Once you have your content, you have to make it appealing. Be timely with your posts. Tie in your topics with current events. If during the week of the Super Bowl you’re blogging about where the MLB All Star Game will be played, you’re not going to get the traffic you would if you were blogging that same topic in early April when the MLB season begins.

Another key point of connecting with your audience is making your content fit the web. I’ve noticed that pastors tend to struggle with this at times. They are so used to having an introduction to set the stage for their points, that their posts come out that way almost by default. When it takes 4 paragraphs to get to the first point, the reader is either bored or has moved on. You have, at most, 15 seconds of reading time to connect with the reader. If you haven’t made your point in the first two paragraphs, you’ve likely lost your audience.

Here are a few bonus tips on writing for the web:

  • Use bulleted lists (like this one)
  • Use headers or subheadlines to separate longer bodies of text
  • Incorporate graphics if possible
  • Use correct grammar and punctuation
  • Try to include short, pithy statements in the post that can be tweeted by readers


This might be the most difficult part of blogging. We all have a work capacity. There is only so much we can get done in a day. And when we think we have extra time, something usually comes up and fills that time slot too.

That’s why having a structure or plan for your posts is helpful. Also calendaring your writing and blog time is beneficial. If your blog is related to your job, carve out time at work. Make it part of your work day. If it’s not part of your job, then it’s like anything else you have to find time for. If that weekly round of golf or time spent fishing on the lake can make it into your calendar, so can your writing time.

I have a routine for working with the different websites I manage. I know how long it takes to complete certain tasks over the last year, that time has decreased because it’s part of my routine now. The same will happen for you. A post that takes you an hour to start will likely be one that takes 20 minutes later down the road.

If you want to be successful at blogging, it will take time. But no one has more time in their day than you do. We all have 24 hours. How will you use that time to make your blog successful?


Of the four principles for successful blogging, this might be the easiest. Why? Because if you’re actually blogging, you will want to connect with readers. Talking about what you’ve written will come naturally.
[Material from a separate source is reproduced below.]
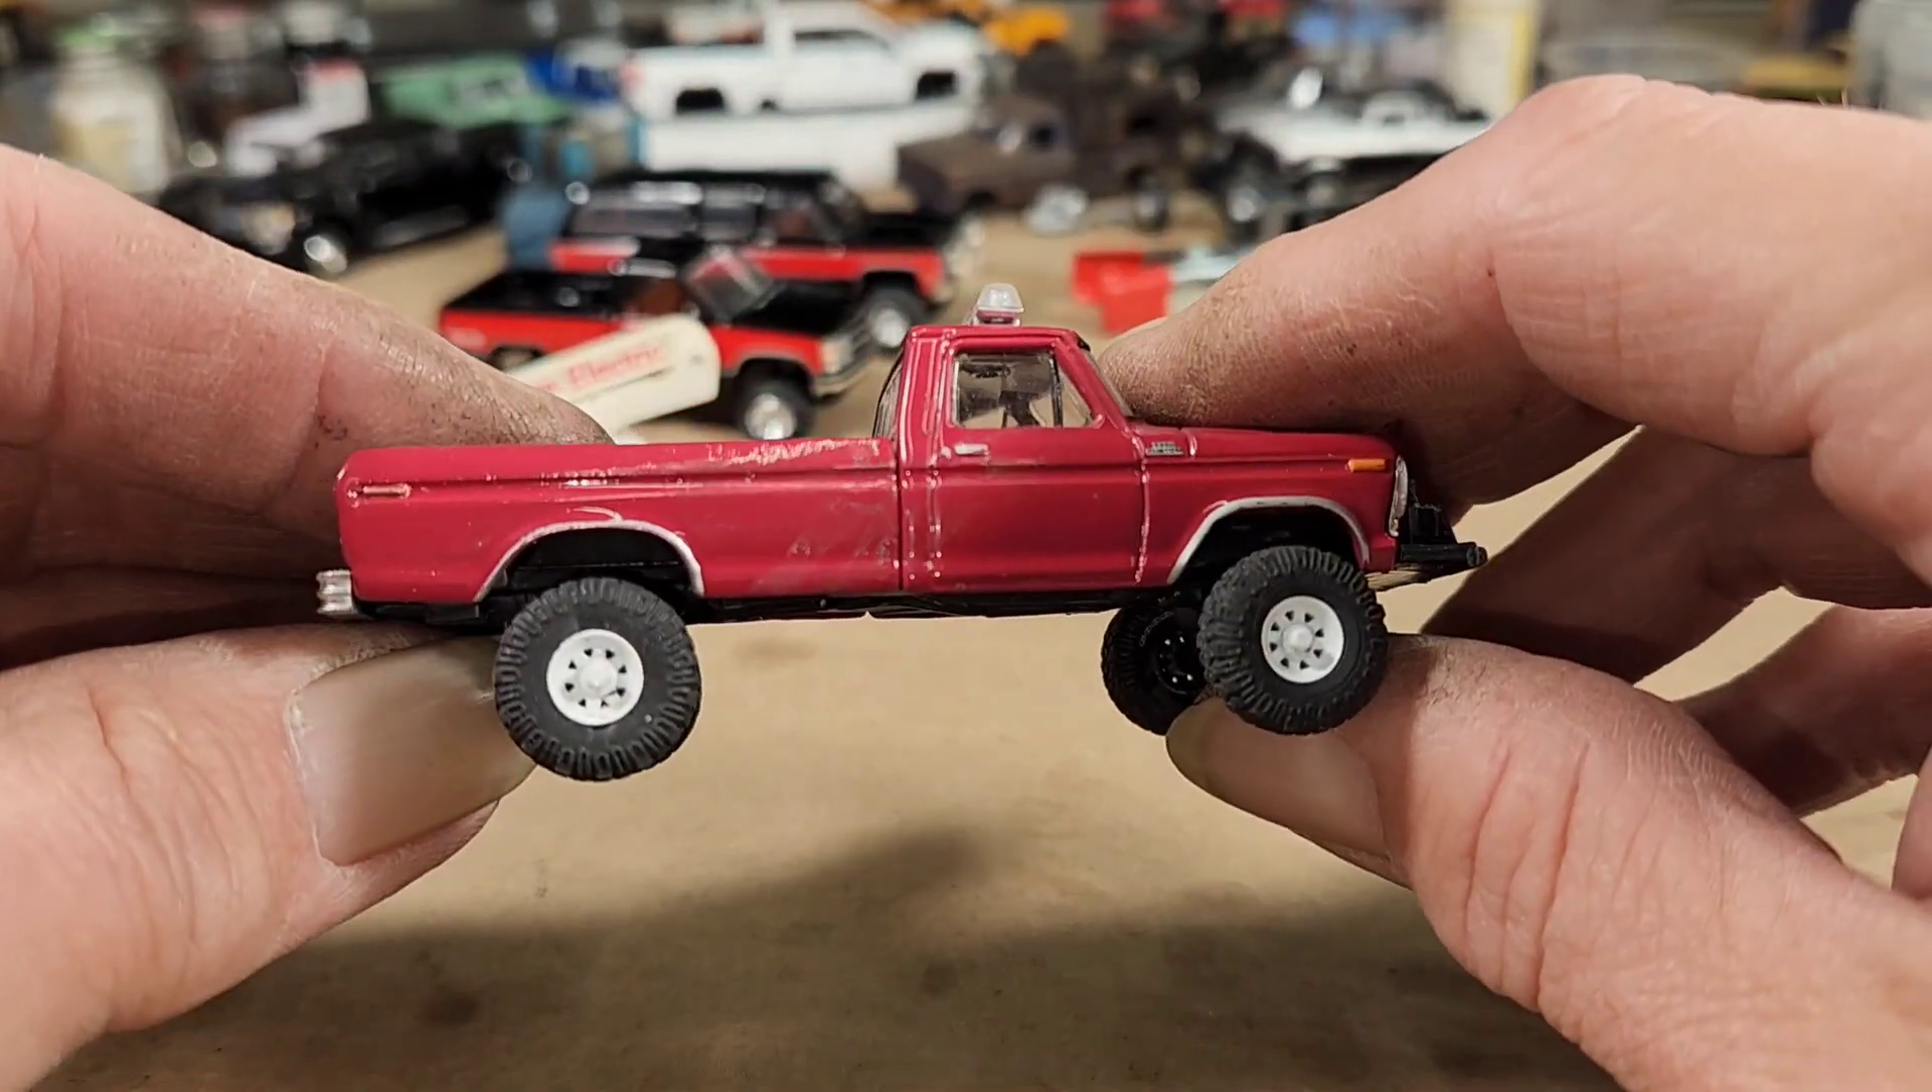I've got the wheels and tires on here got the white wagon wheels.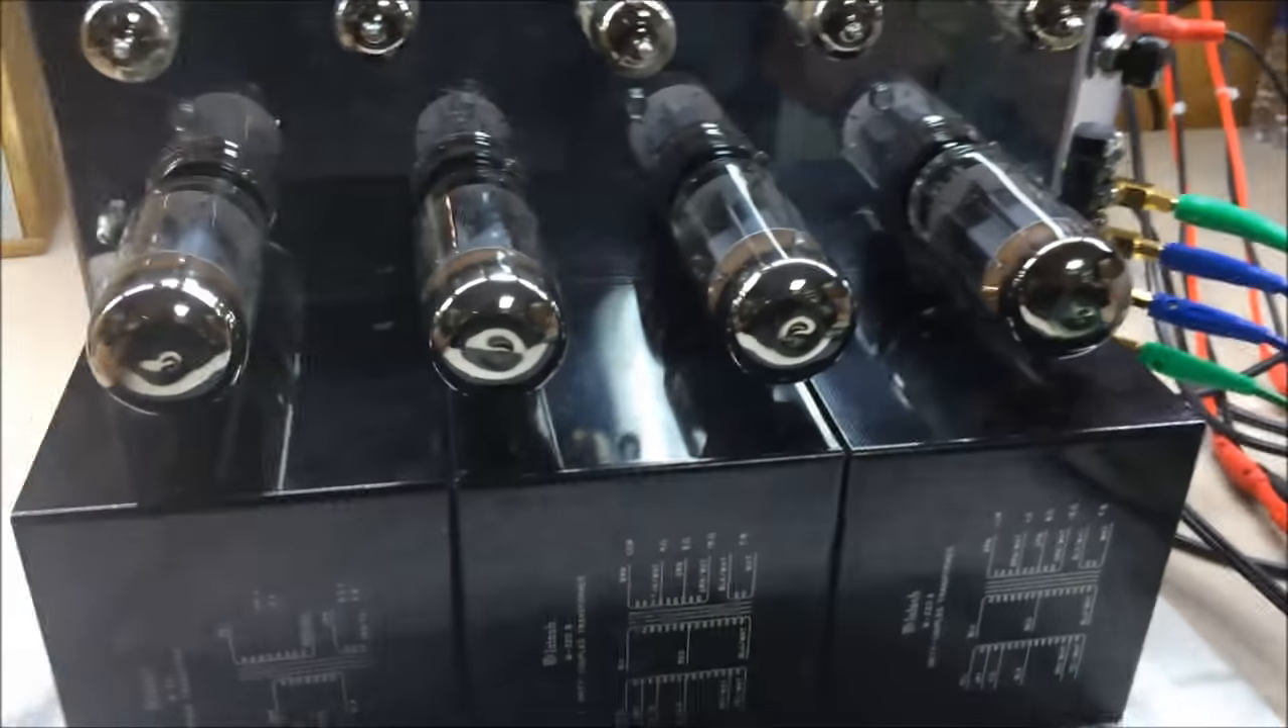Okay at this point as you can see we've installed the four new large bottle um 7591a electro harmonics tubes.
So get to know your readers. Connect with them on social media platforms.

Also, connect with other bloggers who write on the same topics. When they have good content, share their posts. They will start to take notice and likely reciprocate the favor when they see something from you that they like.
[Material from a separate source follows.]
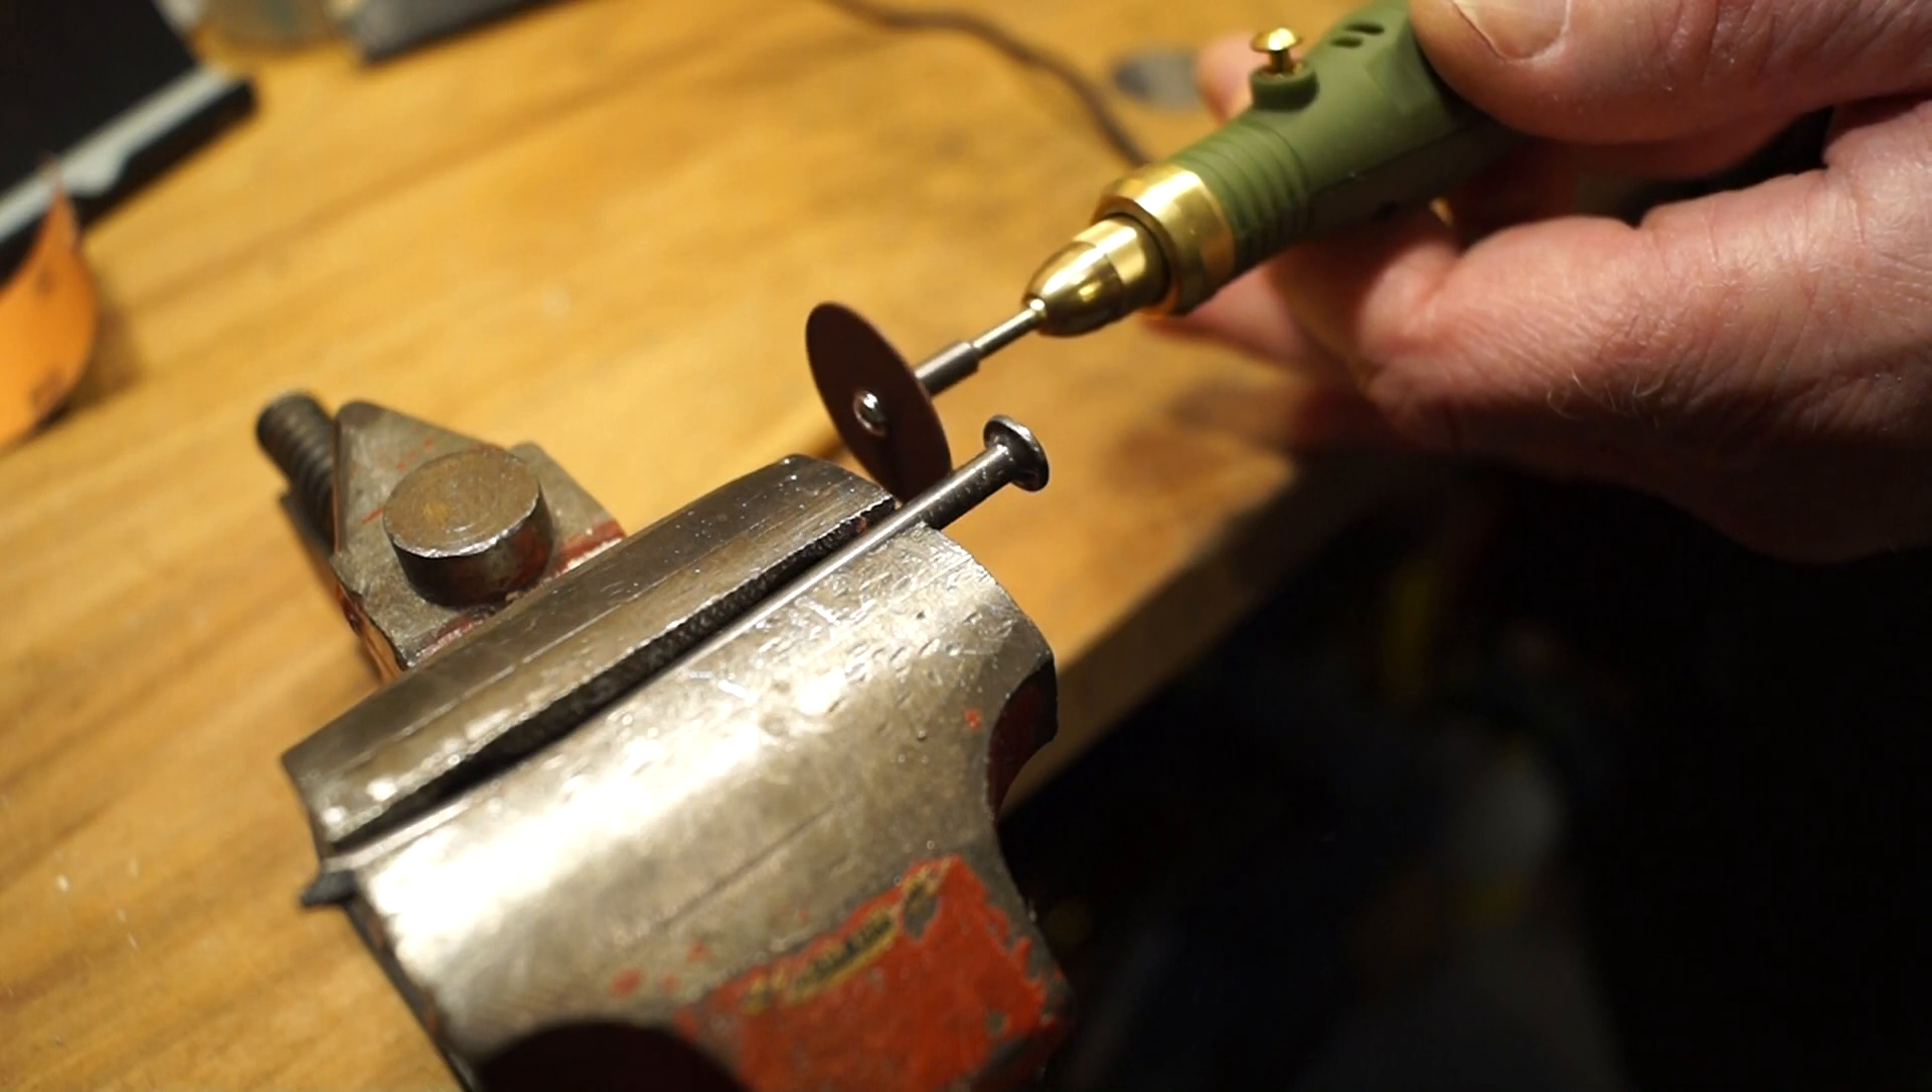Okay, so I've got one of the little grinding discs in. This nail has a 3mm shaft roughly just here, so we'll see if we can cut through it with a little mini micro grinder.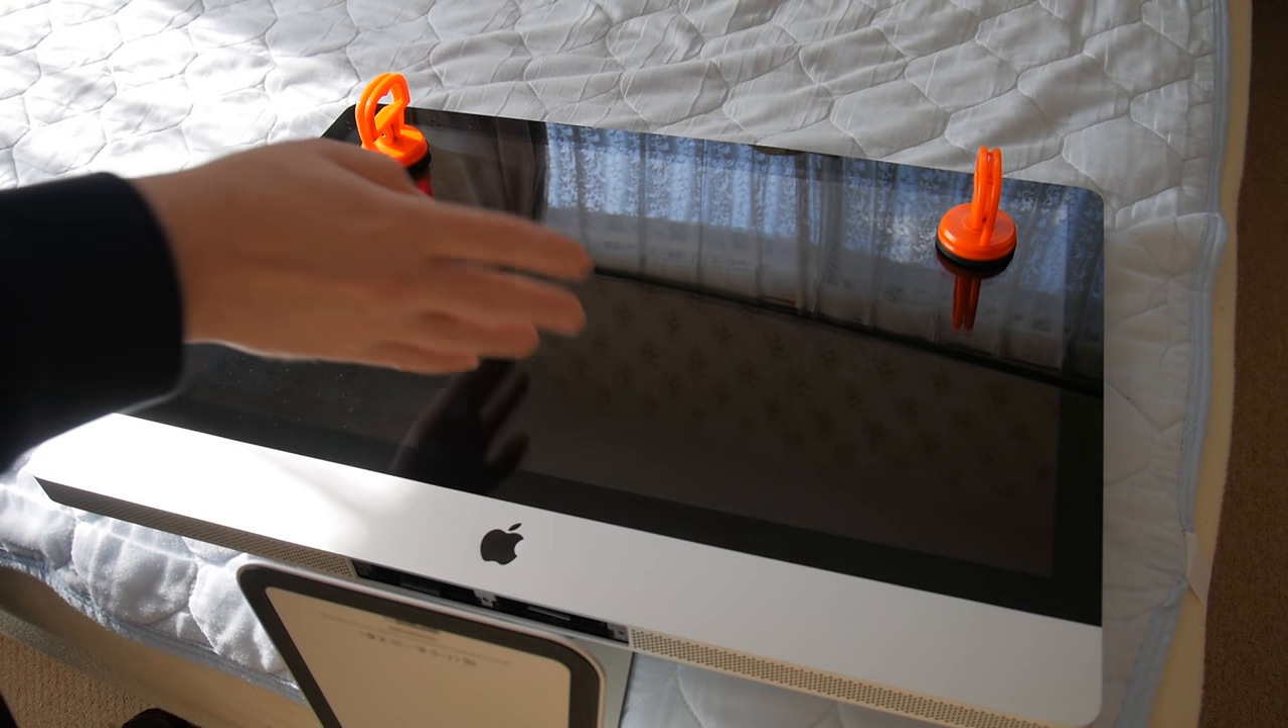So, now we're going to need to take off the glass. I've got my suction cups on there.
Two of the blogs I manage saw incredible growth in 2012. One grew by 67%. The other saw a remarkable 178% increase in traffic. But the difference in the workload from the previous year wasn’t anything big. It was these four small steps.
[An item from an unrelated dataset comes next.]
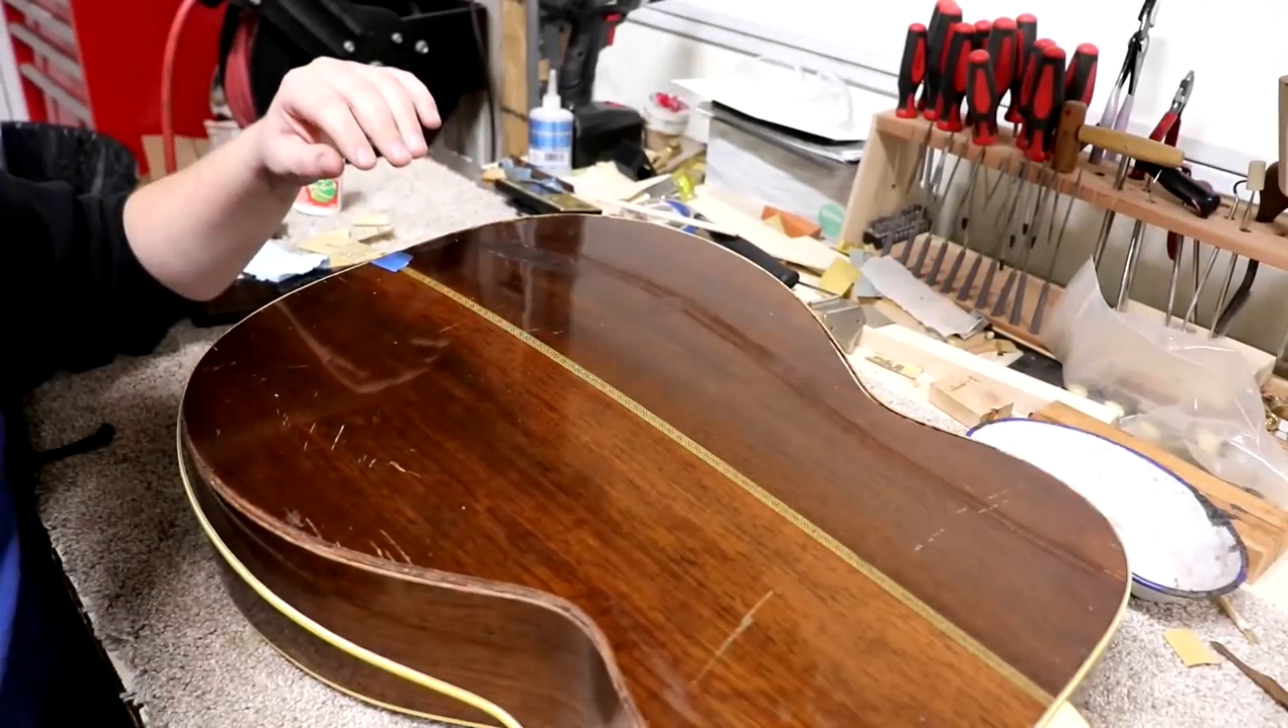All right, so I've got all the clamps off the back of this Martin.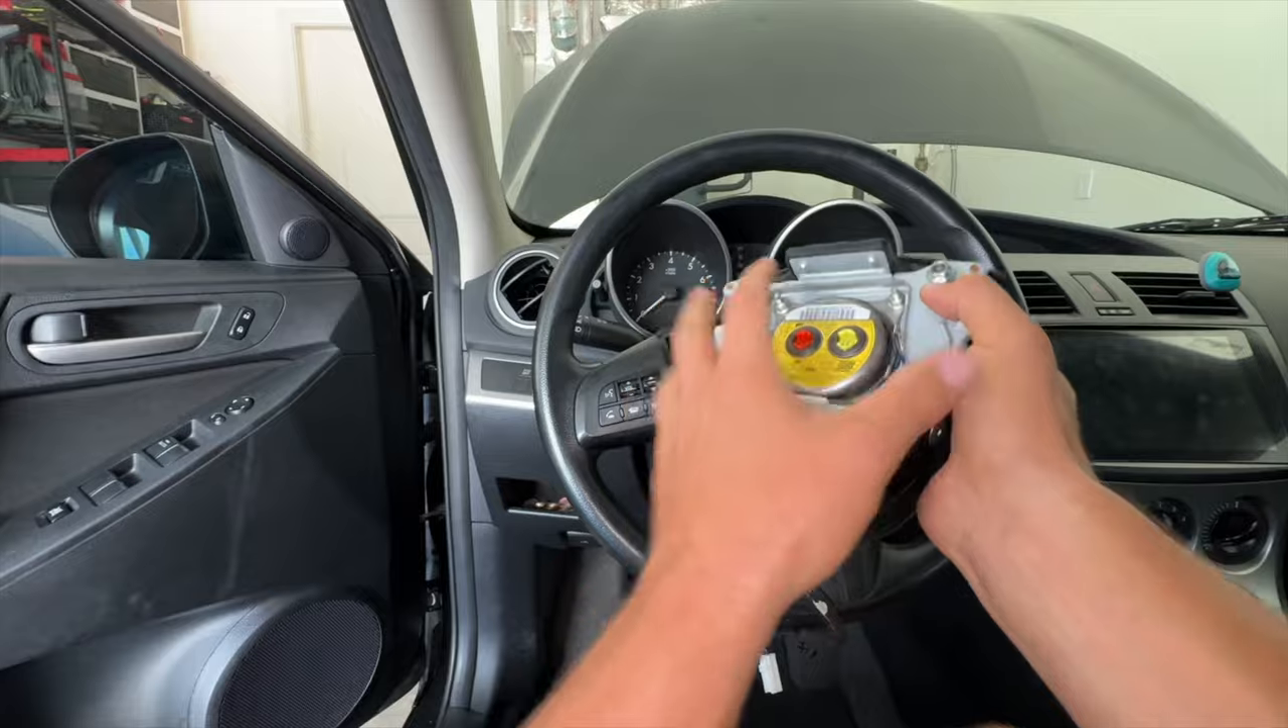Now we've successfully removed our airbag.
These four steps have worked with these bloggers and many more. And they can work for you. But remember, it’s not an overnight thing.

In his book Outliers, Malcolm Gladwell shares his principle of the 10,000 hour rule. Gladwell wrote that greatness requires not only a great amount of talent, but a great  amount of time as well. The 10,000 hours rule claims that the key to success in any field is, to a large extent, a matter of practicing a specific task for a total of around 10,000 hours.

I’m not to the 10,000 hour mark yet with blogging, but I’m getting close. And I can tell the difference. You will be able to as well.

If you’re interested in a book to help you with the basics of setting up your blog or to grow the one you already have, there is really only one book I would ever recommend: Platform by Michael Hyatt. It is the best resource for bloggers I have ever seen. Even for someone who works with this every day, I found loads of helpful information in the book. If you’re starting at square one, make this book your first purchase.